Lampiran surat dengan Nomor 1481/30.01/DJB/2020 berisi maklumat tentang Kewenangan Pengelolaan Pertambangan Mineral dan Batubara (Minerba).
Dalam rangka pelaksanaan ketentuan Undang-Undang Nomor 3 Tahun 2020 tentang Perubahan atas Undang-Undang Nomor 4 Tahun 2009 tentang pertambangan Mineral dan Batubara (UU Minerba).
Adapun isi yang tertulis di dalamnya ialah mulai tanggal 11 Desember 2020 Kewenangan Pemerintah Daerah Provinsi dalam pengelolaan pertambangan mineral dan batubara beralih ke Pemerintah Pusat.
Peralihan tersebut meliputi pelayanan pemberian perizinan di bidang pertambangan mineral dan batubara, pelaksanaan pembinaan dan pengawasan terhadap pemegang perizinan, pelaksanaan lelang Wilayah Izin Usaha Pertambangan (WIUP), pemberian WIUP mineral bukan logam kemudian mineral bukan logam jenis tertentu dan WIUP batuan.
Selanjutnya pemberian persetujuan Rencana Kerja dan Anggaran Biaya (RKAB) Tahunan, pemberian persetujuan pengalihan saham pemegang Izin Usaha Pertambangan (IUP), dan kewenangan lainnya yang dilaksanakan berdasarkan Undang-Undang Nomor 4 Tahun 2009.

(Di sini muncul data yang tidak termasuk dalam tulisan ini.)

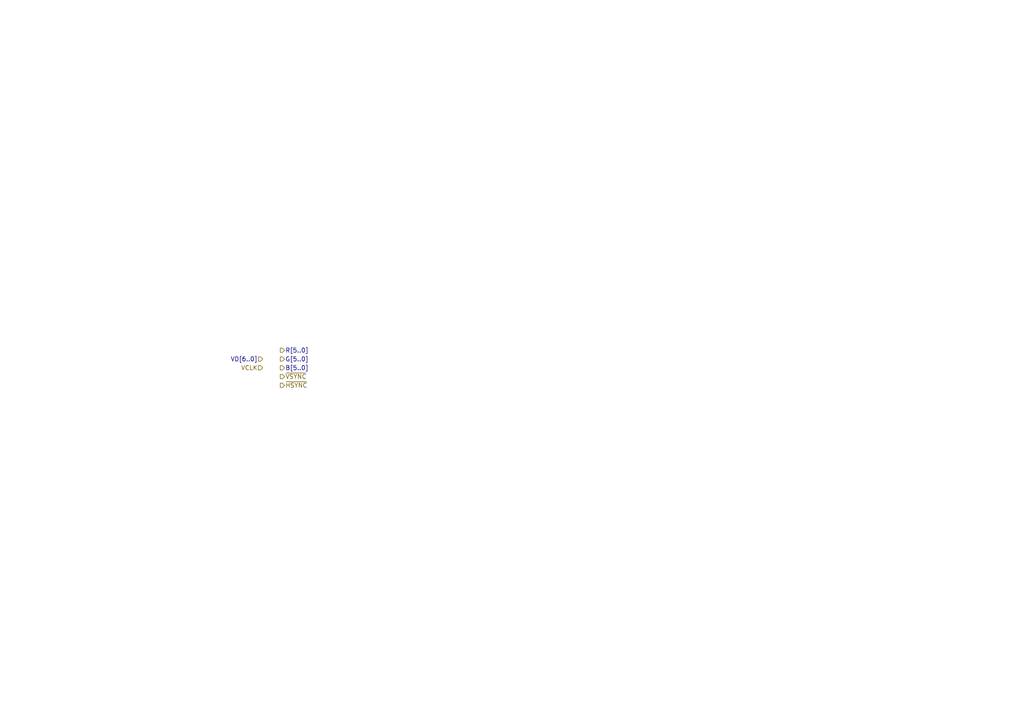
<source format=kicad_sch>
(kicad_sch (version 20230121) (generator eeschema)

  (uuid 4bf9175f-fc49-4e97-a593-6d5a8da18526)

  (paper "A4")

  


  (hierarchical_label "G[5..0]" (shape output) (at 81.28 104.14 0) (fields_autoplaced)
    (effects (font (size 1.27 1.27)) (justify left))
    (uuid 2b56dd92-3bef-4e2d-a7b2-db86cd128709)
  )
  (hierarchical_label "B[5..0]" (shape output) (at 81.28 106.68 0) (fields_autoplaced)
    (effects (font (size 1.27 1.27)) (justify left))
    (uuid 48a51238-ae00-47e8-9e05-d72ec10d9dc8)
  )
  (hierarchical_label "~{HSYNC}" (shape output) (at 81.28 111.76 0) (fields_autoplaced)
    (effects (font (size 1.27 1.27)) (justify left))
    (uuid 5a42a988-ea2d-4723-afce-414d353e7c22)
  )
  (hierarchical_label "~{VSYNC}" (shape output) (at 81.28 109.22 0) (fields_autoplaced)
    (effects (font (size 1.27 1.27)) (justify left))
    (uuid 79236db8-66fd-4de5-857b-cf2ce3e5dc9b)
  )
  (hierarchical_label "VCLK" (shape input) (at 76.2 106.68 180) (fields_autoplaced)
    (effects (font (size 1.27 1.27)) (justify right))
    (uuid ce8d6013-9214-4684-95fc-717edc214262)
  )
  (hierarchical_label "VD[6..0]" (shape input) (at 76.2 104.14 180) (fields_autoplaced)
    (effects (font (size 1.27 1.27)) (justify right))
    (uuid d0685029-bf14-419f-99a0-41a729b23245)
  )
  (hierarchical_label "R[5..0]" (shape output) (at 81.28 101.6 0) (fields_autoplaced)
    (effects (font (size 1.27 1.27)) (justify left))
    (uuid e22720d1-835a-4f7b-904a-8fd473930da9)
  )
)

</source>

"Mulai tanggal 11 ini seluruh Provinsi di Indonesia sudah dinyatakan tidak ada kewenangan lagi terhadap pengelolaan sumber daya mineral dan batubara sesuai dengan UU Minerba," ujar Kepala Dinas ESDM Aceh, Mahdinur saat dihubungi Dialeksis.com, Rabu (9/12/2020).

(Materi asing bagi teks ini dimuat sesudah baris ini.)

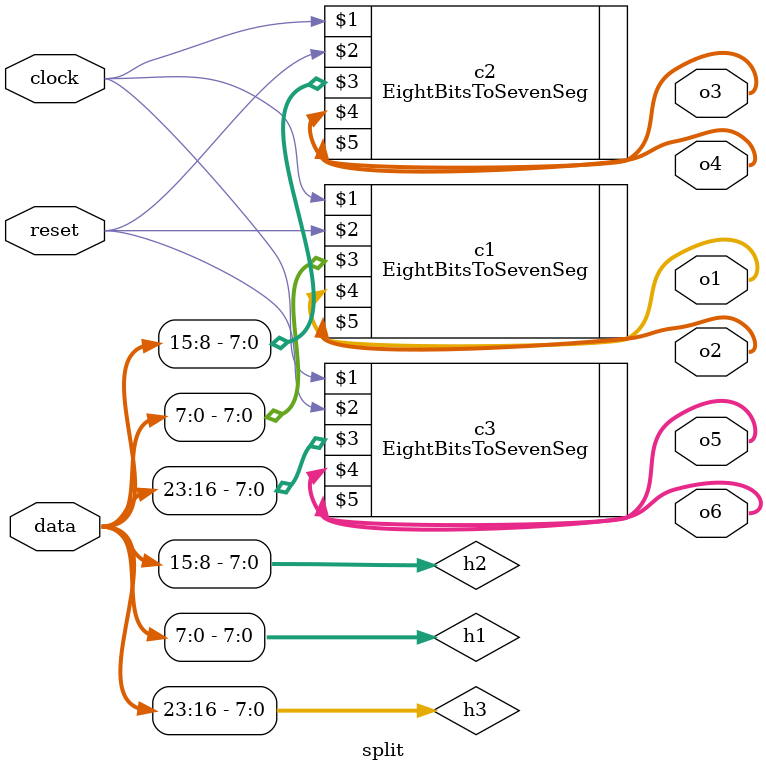
<source format=sv>
module split(	
	input clock,
	input reset,
	input [23:0] data,
	output [6:0] o1, output [6:0] o2, output [6:0] o3, output [6:0] o4, output [6:0] o5, output [6:0] o6
);  

	logic [7:0] h1,h2,h3; //FIXED
	assign h1 = data[7:0];
	assign h2 = data[15:8];
	assign h3 = data[23:16];

	EightBitsToSevenSeg c1(clock, reset, h1, o1, o2);
	EightBitsToSevenSeg c2(clock, reset, h2, o3, o4);
	EightBitsToSevenSeg c3(clock, reset, h3, o5, o6);


	
endmodule

</source>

Ia melanjutkan, untuk Provinsi Aceh sendiri permasalahan peralihan kewenangan ini akan ditahan untuk sementara waktu, karena Aceh punya Undang-Undang Nomor 11 Tahun 2006 tentang Kepemerintahan Aceh.
Dalam pasal 156 disebutkan bahwa pemerintah Aceh, pemerintah kabupaten dan kota itu mengola sumber daya alam yang ada di Aceh baik darat maupun laut sesuai dengan kewenangan yang diberikan.
Kadis ESDM ini melanjutkan, dalam UU Minerba Tahun 2020 ini terdapat pasal 173 A yang mengatur bahwa UU ini juga berlaku untuk provinsi-provinsi yang punya kekhususan, seperti Papua, Aceh, DKI Jakarta, Yogyakarta, sepanjang tidak diatur secara khusus.
"Jadi sepanjang tidak diatur secara khusus di dalam Undang-Undang kekhususannya, maka berlakulah Undang-Undang ini (UU Minerba) untuk provinsi tersebut," jelasnya.
"Aceh diatur secara khusus, artinya kita tidak ikut Undang-Undang itu (UU Minerba), karena Undang-Undang kita telah mengatur secara khusus," lanjutnya.
Selanjutnya, Mahdinur mengatakan, urgensi saat ini bukan terletak pada bagus atau tidaknya terkait peralihan kewenangan pengelolaan tambang ini kepada pusat, tetapi tentang bagaimana kita menjalankan amanat Undang-Undang keistimewaan Aceh.
"Kalau misalnya kita kembalikan semuanya ke pusat, artinya kita mengakui bahwa Undang-Undang kita (UU No 11 Tahun 2006) tidak diatur secara khusus. Tapi kan UU kita ada keistimewaannya dan diatur secara khusus, maka sebagai rakyat Aceh kita tidak mau hal itu terjadi," terangnya.
Mahdinur menyampaikan, dalam waktu dekat ini semua elemen dan pihak terkait akan melakukan pertemuan untuk membahas permasalahan ini.
"Jika nanti dalam rapat kedepannya ternyata diputuskan untuk mengembalikan semua kewenangan ke pusat, yasudah kita kembalikan. Tetapi, selama belum ada arahan seperti itu, kita dari Pemerintah Aceh akan tetap bertahan dan memperjuangkan hak kita sebagai rakyat Aceh," tuturnya.